Work order
Make an exact copy of the lines starting at the top of the listing below and ending at the line that contains "photomicrograph displays a", inclusive.

[Provided data Boundary: Start]

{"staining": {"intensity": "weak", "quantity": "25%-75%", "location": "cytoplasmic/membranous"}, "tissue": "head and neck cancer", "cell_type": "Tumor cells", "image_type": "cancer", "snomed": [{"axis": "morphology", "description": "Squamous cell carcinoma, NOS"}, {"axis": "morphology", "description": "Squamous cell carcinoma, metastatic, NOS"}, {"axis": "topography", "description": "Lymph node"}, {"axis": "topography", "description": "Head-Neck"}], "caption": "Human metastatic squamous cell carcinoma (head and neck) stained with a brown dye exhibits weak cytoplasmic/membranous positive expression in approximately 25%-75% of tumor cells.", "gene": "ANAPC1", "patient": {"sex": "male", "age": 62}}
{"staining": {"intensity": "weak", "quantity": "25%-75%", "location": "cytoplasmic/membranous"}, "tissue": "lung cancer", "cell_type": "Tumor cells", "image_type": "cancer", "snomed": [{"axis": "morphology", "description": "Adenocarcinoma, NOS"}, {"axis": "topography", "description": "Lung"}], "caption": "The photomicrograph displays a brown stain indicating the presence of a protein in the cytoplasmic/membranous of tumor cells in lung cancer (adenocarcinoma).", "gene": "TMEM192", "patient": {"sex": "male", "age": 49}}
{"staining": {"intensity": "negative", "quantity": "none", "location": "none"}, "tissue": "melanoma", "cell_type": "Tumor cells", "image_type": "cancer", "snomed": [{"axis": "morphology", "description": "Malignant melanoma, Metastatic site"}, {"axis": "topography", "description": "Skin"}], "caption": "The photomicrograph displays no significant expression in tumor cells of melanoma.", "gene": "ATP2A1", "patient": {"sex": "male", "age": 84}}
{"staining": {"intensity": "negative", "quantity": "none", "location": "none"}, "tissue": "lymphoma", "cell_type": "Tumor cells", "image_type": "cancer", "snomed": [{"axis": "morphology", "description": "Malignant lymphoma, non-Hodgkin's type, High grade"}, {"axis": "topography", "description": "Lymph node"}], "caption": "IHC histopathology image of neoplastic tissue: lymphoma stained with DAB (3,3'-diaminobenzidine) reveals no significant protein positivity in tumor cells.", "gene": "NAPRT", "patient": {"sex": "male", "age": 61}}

[Provided data Boundary: End]

Exercise result
{"staining": {"intensity": "weak", "quantity": "25%-75%", "location": "cytoplasmic/membranous"}, "tissue": "head and neck cancer", "cell_type": "Tumor cells", "image_type": "cancer", "snomed": [{"axis": "morphology", "description": "Squamous cell carcinoma, NOS"}, {"axis": "morphology", "description": "Squamous cell carcinoma, metastatic, NOS"}, {"axis": "topography", "description": "Lymph node"}, {"axis": "topography", "description": "Head-Neck"}], "caption": "Human metastatic squamous cell carcinoma (head and neck) stained with a brown dye exhibits weak cytoplasmic/membranous positive expression in approximately 25%-75% of tumor cells.", "gene": "ANAPC1", "patient": {"sex": "male", "age": 62}}
{"staining": {"intensity": "weak", "quantity": "25%-75%", "location": "cytoplasmic/membranous"}, "tissue": "lung cancer", "cell_type": "Tumor cells", "image_type": "cancer", "snomed": [{"axis": "morphology", "description": "Adenocarcinoma, NOS"}, {"axis": "topography", "description": "Lung"}], "caption": "The photomicrograph displays a brown stain indicating the presence of a protein in the cytoplasmic/membranous of tumor cells in lung cancer (adenocarcinoma).", "gene": "TMEM192", "patient": {"sex": "male", "age": 49}}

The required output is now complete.